クリスチャン作家の遠藤周作は、長崎市の海を見渡す場所にある「沈黙の碑」にこのような言葉を遺している。いま思えば、高校を卒業するまで雑誌以外の本なんて一冊も読んだことがなかった。そんなわたしを、活字の世界に引き込んだのは『深い河』という遠藤周作最後の長編小説でもあった。たぶん、それからだったと思う、わたしが言葉の響きに過剰なまでに敏感になったのは。

あなたの現実は、あなたが生み出す言葉を超えられない。夢を語るのが好きな人は、結局夢を夢で終わらせてしまう。超えてはいけないものを、人は夢として選ぶから当然と言えば当然のことかもしれない。
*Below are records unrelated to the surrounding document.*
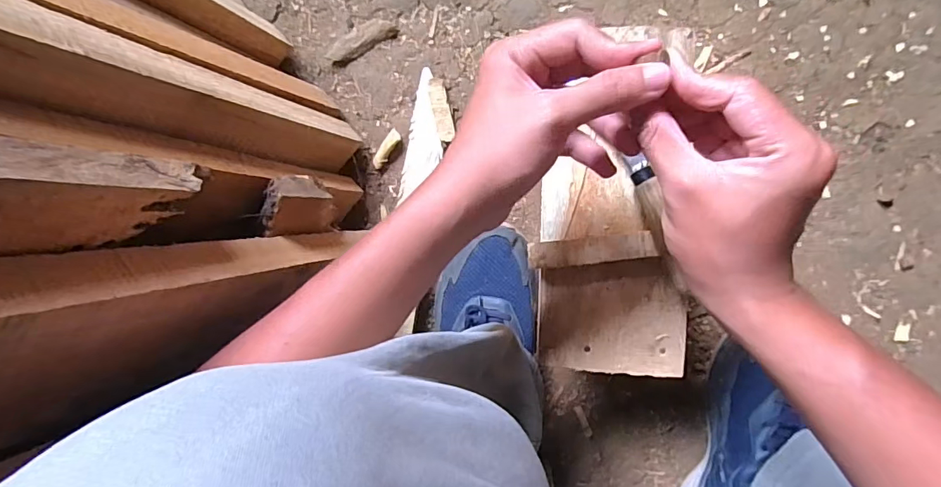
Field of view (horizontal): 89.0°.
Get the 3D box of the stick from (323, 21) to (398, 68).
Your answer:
[{"bbox_3d":[-0.121,-0.226,0.531,0.082,0.007,0.029,-23,92,9],"label":"stick"}]

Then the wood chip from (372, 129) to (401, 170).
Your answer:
[{"bbox_3d":[-0.096,-0.107,0.544,0.014,0.004,0.047,34,98,3],"label":"wood chip"}]

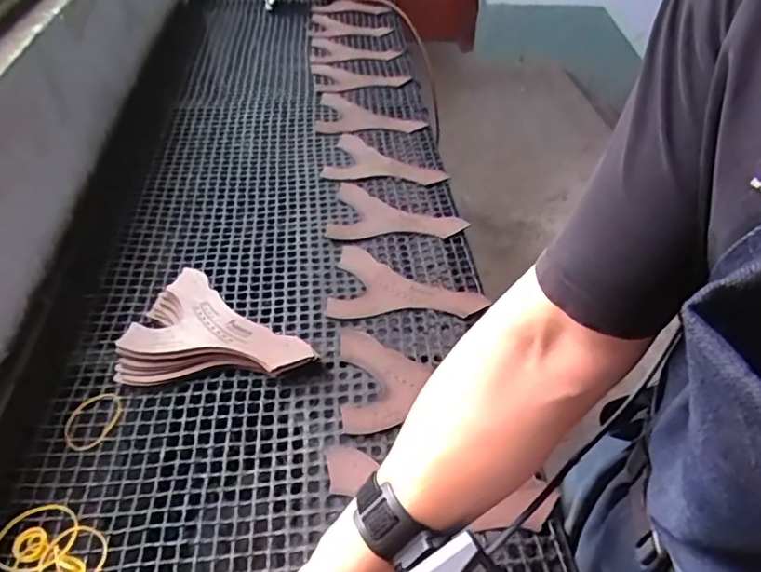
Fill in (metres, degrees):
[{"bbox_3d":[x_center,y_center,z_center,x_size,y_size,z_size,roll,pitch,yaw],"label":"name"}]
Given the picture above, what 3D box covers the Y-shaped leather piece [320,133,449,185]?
[{"bbox_3d":[0.011,-0.226,1.034,0.220,0.012,0.146,11,45,8],"label":"Y-shaped leather piece"}]

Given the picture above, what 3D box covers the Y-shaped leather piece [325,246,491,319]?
[{"bbox_3d":[0.039,0.003,0.805,0.214,0.010,0.145,7,45,4],"label":"Y-shaped leather piece"}]

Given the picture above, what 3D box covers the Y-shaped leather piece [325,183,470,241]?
[{"bbox_3d":[0.028,-0.115,0.926,0.219,0.012,0.150,8,45,5],"label":"Y-shaped leather piece"}]

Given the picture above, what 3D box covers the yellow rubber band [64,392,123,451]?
[{"bbox_3d":[-0.325,0.151,0.627,0.054,0.004,0.074,17,47,14],"label":"yellow rubber band"}]

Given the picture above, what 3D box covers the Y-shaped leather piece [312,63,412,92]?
[{"bbox_3d":[-0.055,-0.497,1.307,0.227,0.006,0.149,-15,51,-26],"label":"Y-shaped leather piece"}]

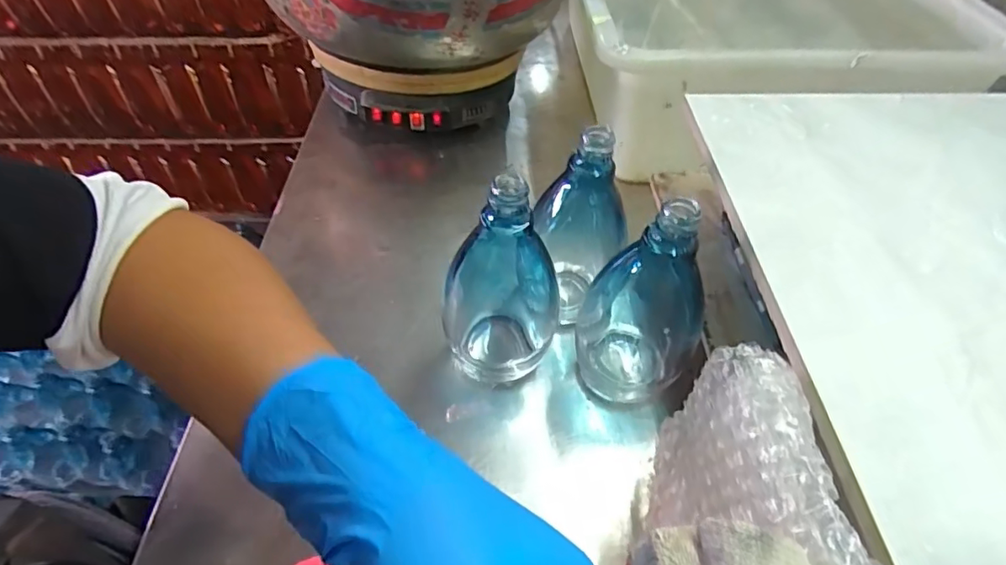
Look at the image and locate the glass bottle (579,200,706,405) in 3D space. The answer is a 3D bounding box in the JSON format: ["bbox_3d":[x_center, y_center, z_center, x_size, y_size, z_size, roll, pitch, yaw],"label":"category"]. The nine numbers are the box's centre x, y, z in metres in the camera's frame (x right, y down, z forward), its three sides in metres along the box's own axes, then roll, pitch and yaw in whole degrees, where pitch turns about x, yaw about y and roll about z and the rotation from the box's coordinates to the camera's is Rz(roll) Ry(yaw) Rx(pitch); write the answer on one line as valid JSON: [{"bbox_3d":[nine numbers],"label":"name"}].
[{"bbox_3d":[0.085,0.011,0.340,0.064,0.142,0.062,11,49,13],"label":"glass bottle"}]

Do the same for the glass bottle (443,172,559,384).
[{"bbox_3d":[-0.004,-0.002,0.346,0.073,0.149,0.072,4,47,7],"label":"glass bottle"}]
けれども、一方で夢を現実にしている人もたくさんいる。そういう人たちは、夢よりも“体感”を言葉にするのが上手いからだとわたしは思う。なぜなら、体感を乗せた言葉には“振動数”が伴うからである。人は自分で発した言葉の振動数を、無限のエネルギーに変えることができるのだ。

いまを、“生きる”のか。
それとも、いまを、“生きている”のか。

どちらの表現も似ているようだけど、“生きる”とい言葉を発した瞬間、体に力が入るのが分かるはずである。そして、“生きている”という言葉を使うと、なぜか腹の力が緩んでいくことに気付くのではないだろうか。

“海があまりに碧いのです”
“海があまりにも碧いのです”
遠藤周作は上の表現を使っている。“も”の一文字が入ることで、それは海という存在をフィクションにしてしまうからだとわたしは解釈している。神が微笑む下でもその瞬間、海は絶望なまでに碧かったはずなのだ。

人は一日のうち、約4万回もセルフトークをしているらしい。まさに言葉は自分を映す鏡である。そして、目の前の人を照らしてあげる灯火でもあるのだ。体に不調がある人ほど、一日の終わりを感謝で締めくくることを多くの精神科医が勧めている。それはクスリを飲むことより何倍も効き目があるのだが、大人の事情で本当に必要としている人のところまでその事実が届いていない。

生まれて、ありがとう。
わたしは、時空を超えたすべての存在にそう伝えたい。

“生まれてきて、ありがとう”ではなく、とにかく“生まれて、ありがとう”なのだ。人は、意識を向けた先にあるものすべてに包まれる存在なのである。

包まれたい。そう思った時こそ、包むのだ。愛のある言葉で。